Human behavior, Mead stated, is the result of meanings created by the social interaction of conversation, both real and imaginary.Structural stain/stress theory - the stress process - assumes mental illness is real & identify social causes Social Constructionist approach Labeling/social reaction theory - mental illness = social construction - label of mental illness, who makes labels.
Finally, conflict theorists, combined with labeling theorists, believe that the people in a society with the fewest resources are the most likely to be labeled mentally grupobittia.com instance, women, racial minorities, and the poor all suffer higher rates of mental illness than groups of higher social and economic status.
People who believe in hard labeling believe that mental illness does not exist. It is merely deviance from the norms of society that people attribute to mental illness.
Thus, mental illnesses are socially constructed illnesses and psychotic disorders do not exist. Soft Labeling People who believe in soft labeling believe that mental illnesses do, in fact, exist.

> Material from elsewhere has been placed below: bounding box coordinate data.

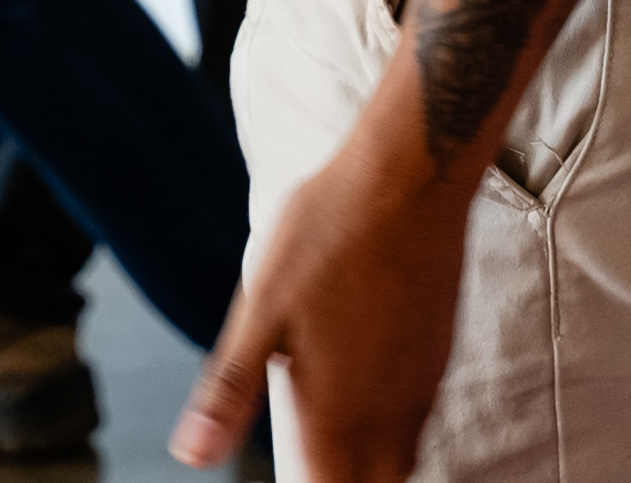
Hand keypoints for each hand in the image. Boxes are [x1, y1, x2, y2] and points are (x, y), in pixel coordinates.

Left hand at [172, 131, 474, 477]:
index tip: (295, 480)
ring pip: (402, 462)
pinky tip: (370, 404)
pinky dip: (395, 434)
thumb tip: (191, 454)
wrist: (409, 178)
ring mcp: (422, 384)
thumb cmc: (327, 234)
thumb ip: (230, 391)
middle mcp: (388, 411)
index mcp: (337, 411)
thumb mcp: (260, 307)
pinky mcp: (439, 354)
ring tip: (337, 452)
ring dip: (371, 468)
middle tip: (312, 468)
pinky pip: (420, 421)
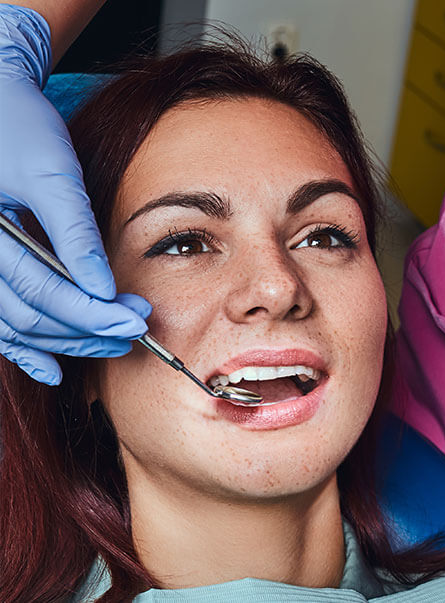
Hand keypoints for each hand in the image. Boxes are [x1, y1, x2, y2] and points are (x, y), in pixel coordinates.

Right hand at [0, 6, 149, 384]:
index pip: (44, 291)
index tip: (135, 320)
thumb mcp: (53, 173)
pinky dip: (24, 347)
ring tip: (110, 345)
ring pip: (15, 325)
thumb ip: (74, 233)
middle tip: (132, 332)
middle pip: (30, 315)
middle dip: (85, 329)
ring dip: (64, 341)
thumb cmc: (18, 127)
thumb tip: (103, 289)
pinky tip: (53, 368)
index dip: (92, 313)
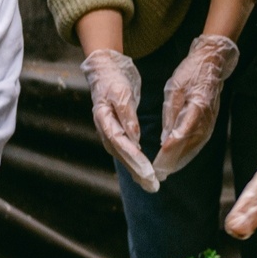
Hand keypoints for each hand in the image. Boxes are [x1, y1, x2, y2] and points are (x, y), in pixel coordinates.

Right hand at [81, 49, 157, 192]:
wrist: (104, 71)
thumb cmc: (113, 80)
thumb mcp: (121, 92)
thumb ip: (127, 115)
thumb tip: (134, 137)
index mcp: (104, 119)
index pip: (120, 142)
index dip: (133, 157)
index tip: (147, 170)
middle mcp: (104, 130)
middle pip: (121, 154)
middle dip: (137, 171)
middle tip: (153, 185)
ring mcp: (108, 133)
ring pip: (123, 156)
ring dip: (136, 171)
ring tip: (150, 185)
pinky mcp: (115, 133)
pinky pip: (125, 152)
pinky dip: (134, 163)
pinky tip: (142, 172)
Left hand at [153, 35, 239, 180]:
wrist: (213, 63)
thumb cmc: (191, 72)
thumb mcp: (175, 89)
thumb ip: (170, 114)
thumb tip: (165, 138)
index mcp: (197, 108)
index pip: (181, 135)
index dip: (169, 151)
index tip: (158, 162)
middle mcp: (206, 119)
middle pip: (189, 146)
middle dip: (173, 161)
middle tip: (159, 173)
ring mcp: (211, 122)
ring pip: (195, 146)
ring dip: (181, 159)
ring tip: (167, 170)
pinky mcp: (211, 122)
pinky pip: (199, 142)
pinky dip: (188, 152)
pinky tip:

(social causation, social reaction (labelling theory), critical theory, social constructivism & social realism) Mental Health Illness. The issue of mental health has long been an object of study for society, the psychiatric professions and sociology has similarly had a long tradition of offering theoretical insights into the phenomenon.
The belief that labelling is as harmful as the illness itself has sadly lingered on and many working in mental health today, particularly in the third sector organisations such as the mental health charities, still believe that labelling has this effect.
Sociology Essays - Mental health & illness within Sociology - Compare and contrast two of the five approaches to mental health & illness within Sociology.
(social causation, social reaction (labelling theory), critical theory, social constructivism & social realism).